The Defence Infrastructure Organisation (DIO) revealed the increase in sightings on the Kirkcudbright Training Area.
It is thought that recorded sightings of the species have roughly doubled, which is anticipated to be the result of the dedicated conservation work done by DIO and its partners.
The sightings come just ahead of Red Squirrel Appreciation Day, and follow months of intense work by DIO and the Dumfries and Galloway Pine Marten Group.
Pine martens are natural predators of squirrels, however red squirrels are much more cautious of pine martens than their grey cousins, which has given reds a chance to thrive.

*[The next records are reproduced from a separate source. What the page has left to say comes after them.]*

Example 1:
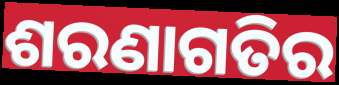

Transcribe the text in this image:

ଶରଣାଗତିର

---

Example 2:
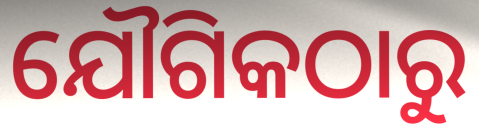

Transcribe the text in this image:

ଯୌଗିକଠାରୁ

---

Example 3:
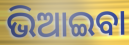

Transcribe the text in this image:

ଭିଆଇବା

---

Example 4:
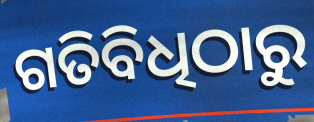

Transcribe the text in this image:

ଗତିବିଧିଠାରୁ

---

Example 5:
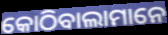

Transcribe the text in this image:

କୋଠିବାଲାମାନେ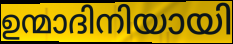
ഉന്മാദിനിയായി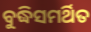
ବୁଦ୍ଧିସମର୍ଥିତ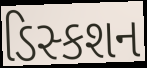
ડિસ્કશન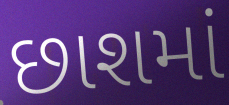
છાશમાં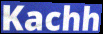
Kachh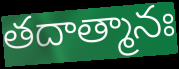
తదాత్మానఃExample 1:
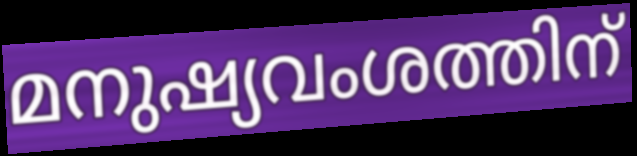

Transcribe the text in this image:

മനുഷ്യവംശത്തിന്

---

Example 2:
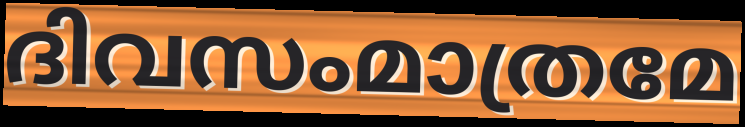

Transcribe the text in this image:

ദിവസംമാത്രമേ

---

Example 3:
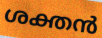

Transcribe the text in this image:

ശക്തൻ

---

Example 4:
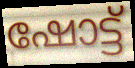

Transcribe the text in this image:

ഷോട്ട്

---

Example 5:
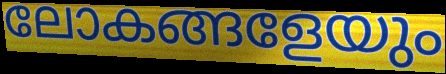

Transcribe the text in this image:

ലോകങ്ങളേയും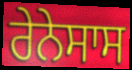
ਰੇਨੇਸਾਸ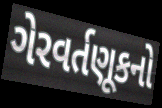
ગેરવર્તણૂકનોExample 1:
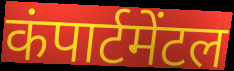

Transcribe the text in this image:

कंपार्टमेंटल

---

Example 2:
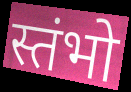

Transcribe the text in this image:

स्तंभो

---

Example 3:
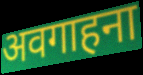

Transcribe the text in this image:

अवगाहना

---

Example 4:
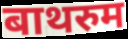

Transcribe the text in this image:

बाथरुम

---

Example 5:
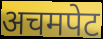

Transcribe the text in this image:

अचमपेटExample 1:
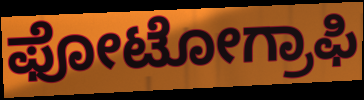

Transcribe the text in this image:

ಫೋಟೋಗ್ರಾಫಿ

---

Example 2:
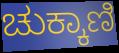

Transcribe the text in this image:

ಚುಕ್ಕಾಣಿ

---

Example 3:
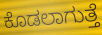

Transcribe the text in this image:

ಕೊಡಲಾಗುತ್ತೆ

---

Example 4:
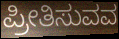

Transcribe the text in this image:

ಪ್ರೀತಿಸುವವ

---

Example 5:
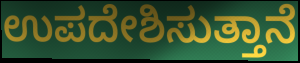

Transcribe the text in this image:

ಉಪದೇಶಿಸುತ್ತಾನೆ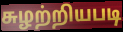
சுழற்றியபடி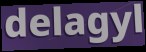
delagyl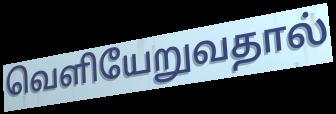
வெளியேறுவதால்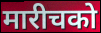
मारीचकोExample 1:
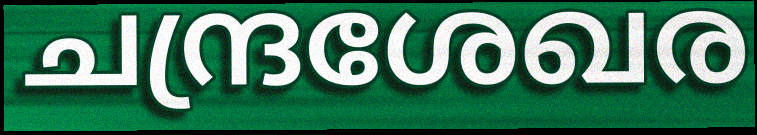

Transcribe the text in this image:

ചന്ദ്രശേഖര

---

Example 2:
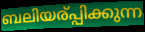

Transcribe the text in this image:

ബലിയര്പ്പിക്കുന്ന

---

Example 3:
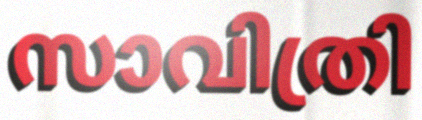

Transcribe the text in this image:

സാവിത്രി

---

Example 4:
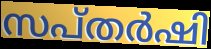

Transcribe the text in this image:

സപ്തർഷി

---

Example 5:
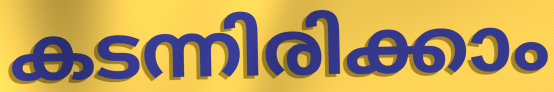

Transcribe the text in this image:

കടന്നിരിക്കാം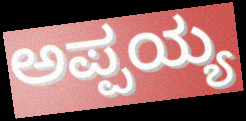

DIO’s deputy training safety officer for Kirkcudbright Training Centre WO2 Scott Maclean is delighted with the resurgence and said: “There has been a notable increase of red squirrel activity across the estate at Kirkcudbright, roughly double the number of sightings over the last few months in five or six separate locations.
“There have also been several sightings of pine martens by Kirkcudbright Training Centre staff and members of the public in the Balmae Lake area of the estate.
“The presence of pine martens is clearly having a beneficial impact on the red squirrel population at Kirkcudbright.”
In order to reduce the population of grey squirrels in Kirkcudbright, installation of den boxes was designed to help a small, permanent pine marten population to encourage a resurgence of the reds.
Oliver Howells, DIO’s principal ecologist, said: “The conservation of native species is an important part of the work we carry out across the UK and overseas defence estate.
“Our ecologists, as well as dedicated training safety officers, such as Scott, are working hard to deliver military training requirements while at the same time supporting the recovery of some of the most threatened and iconic species in the UK.
“Wildlife continues to thrive across our training areas, and there are many examples of how priority species are flourishing alongside military activities. The rise in red squirrel numbers at Kirkcudbright is a great example and a real success story.”